Di zaman modern ini, informasi dapat menyebar dengan sangat cepat, baik melalui media sosial, televisi, maupun media lainnya. Sayangnya, tidak semua informasi yang tersebar adalah kebenaran. Kebohongan yang dihembuskan secara terus-menerus kepada orang-orang dengan pola pikir yang cenderung menggunakan otot atau kekerasan dapat dengan mudah berubah menjadi sebuah fanatisme. Pada akhirnya, kebohongan tersebut bisa menjadi seolah-olah kebenaran karena dilindungi oleh mereka yang berpikir dengan otot.
Kebohongan dan Fanatisme
Ketika sebuah kebohongan disebarluaskan dan diterima oleh sekelompok orang yang mengandalkan kekuatan fisik atau intimidasi, mereka cenderung membentuk kelompok fanatik. Fanatisme ini bukan hanya mendukung kebohongan tersebut, tetapi juga menolak dan menekan siapa pun yang berusaha mengungkap kebenaran. Orang-orang ini seringkali tidak mempertimbangkan bukti atau logika, melainkan mengandalkan kekuatan dan jumlah untuk mempertahankan pandangan mereka.
Perlindungan dari Orang yang Berpikir dengan Otot
Ketika kebohongan mendapatkan perlindungan dari orang-orang yang berpikir dengan otot, kebenaran akan semakin sulit untuk diungkapkan. Mereka yang berusaha menentang kebohongan tersebut akan diintimidasi, ditekan, atau bahkan disingkirkan. Dalam situasi seperti ini, kata-kata kebenaran akan ditutup oleh mereka yang menggunakan otot sebagai alat utama dalam berpikir dan bertindak.
Akhirnya, Kebohongan Diakui sebagai Kebenaran
Ketika kebohongan terus-menerus dipertahankan dan kebenaran ditekan, masyarakat akan dipaksa untuk menerima kebohongan tersebut sebagai kebenaran. Tekanan dari kelompok yang mengandalkan kekerasan ini bisa membuat orang lain merasa tidak punya pilihan selain menerima kebohongan sebagai suatu kenyataan. Dalam kondisi ini, kebenaran yang sesungguhnya akan tertutup dan terlupakan, dan kebohongan tersebut akan diakui sebagai kebenaran.
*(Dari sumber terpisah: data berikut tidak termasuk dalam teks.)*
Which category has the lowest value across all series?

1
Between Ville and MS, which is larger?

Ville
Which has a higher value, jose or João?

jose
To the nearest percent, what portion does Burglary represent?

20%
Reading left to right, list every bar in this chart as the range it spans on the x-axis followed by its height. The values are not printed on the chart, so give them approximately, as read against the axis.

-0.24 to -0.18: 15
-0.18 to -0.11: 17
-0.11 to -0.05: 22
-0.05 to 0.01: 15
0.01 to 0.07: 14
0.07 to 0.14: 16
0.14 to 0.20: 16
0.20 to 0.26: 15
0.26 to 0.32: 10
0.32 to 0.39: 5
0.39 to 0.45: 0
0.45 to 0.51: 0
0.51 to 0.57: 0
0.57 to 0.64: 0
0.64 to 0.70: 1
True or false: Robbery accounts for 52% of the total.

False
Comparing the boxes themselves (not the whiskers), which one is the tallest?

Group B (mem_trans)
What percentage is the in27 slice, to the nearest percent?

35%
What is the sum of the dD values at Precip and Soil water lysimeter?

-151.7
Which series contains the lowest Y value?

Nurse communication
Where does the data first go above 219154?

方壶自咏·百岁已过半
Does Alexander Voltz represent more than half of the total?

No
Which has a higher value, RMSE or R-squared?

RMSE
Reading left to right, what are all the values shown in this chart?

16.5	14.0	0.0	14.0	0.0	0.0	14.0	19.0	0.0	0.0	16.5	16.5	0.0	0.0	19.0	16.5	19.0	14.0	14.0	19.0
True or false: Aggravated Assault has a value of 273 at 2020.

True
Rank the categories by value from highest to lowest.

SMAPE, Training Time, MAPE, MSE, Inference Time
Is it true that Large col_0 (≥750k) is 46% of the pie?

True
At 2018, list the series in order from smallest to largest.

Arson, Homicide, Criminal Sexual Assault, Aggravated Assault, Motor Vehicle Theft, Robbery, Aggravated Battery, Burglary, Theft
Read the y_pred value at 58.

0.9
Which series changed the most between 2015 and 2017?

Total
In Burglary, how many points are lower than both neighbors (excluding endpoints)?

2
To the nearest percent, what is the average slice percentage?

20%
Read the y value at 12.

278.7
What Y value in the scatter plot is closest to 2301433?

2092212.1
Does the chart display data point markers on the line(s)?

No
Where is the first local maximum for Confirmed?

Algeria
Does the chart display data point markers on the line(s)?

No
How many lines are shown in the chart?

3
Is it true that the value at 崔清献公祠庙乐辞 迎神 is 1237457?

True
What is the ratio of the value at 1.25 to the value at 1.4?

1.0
Fenomena ini menunjukkan betapa pentingnya kritis dalam menerima informasi dan berhati-hati terhadap fanatisme yang didasarkan pada kekuatan fisik atau intimidasi. Kebenaran harus diperjuangkan dengan argumentasi yang logis dan bukti yang kuat, bukan dengan otot atau kekerasan. Hanya dengan cara ini, kita dapat memastikan bahwa kebenaran yang sesungguhnya tidak akan tertutup oleh kebohongan yang disebarluaskan oleh mereka yang berpikir dengan otot.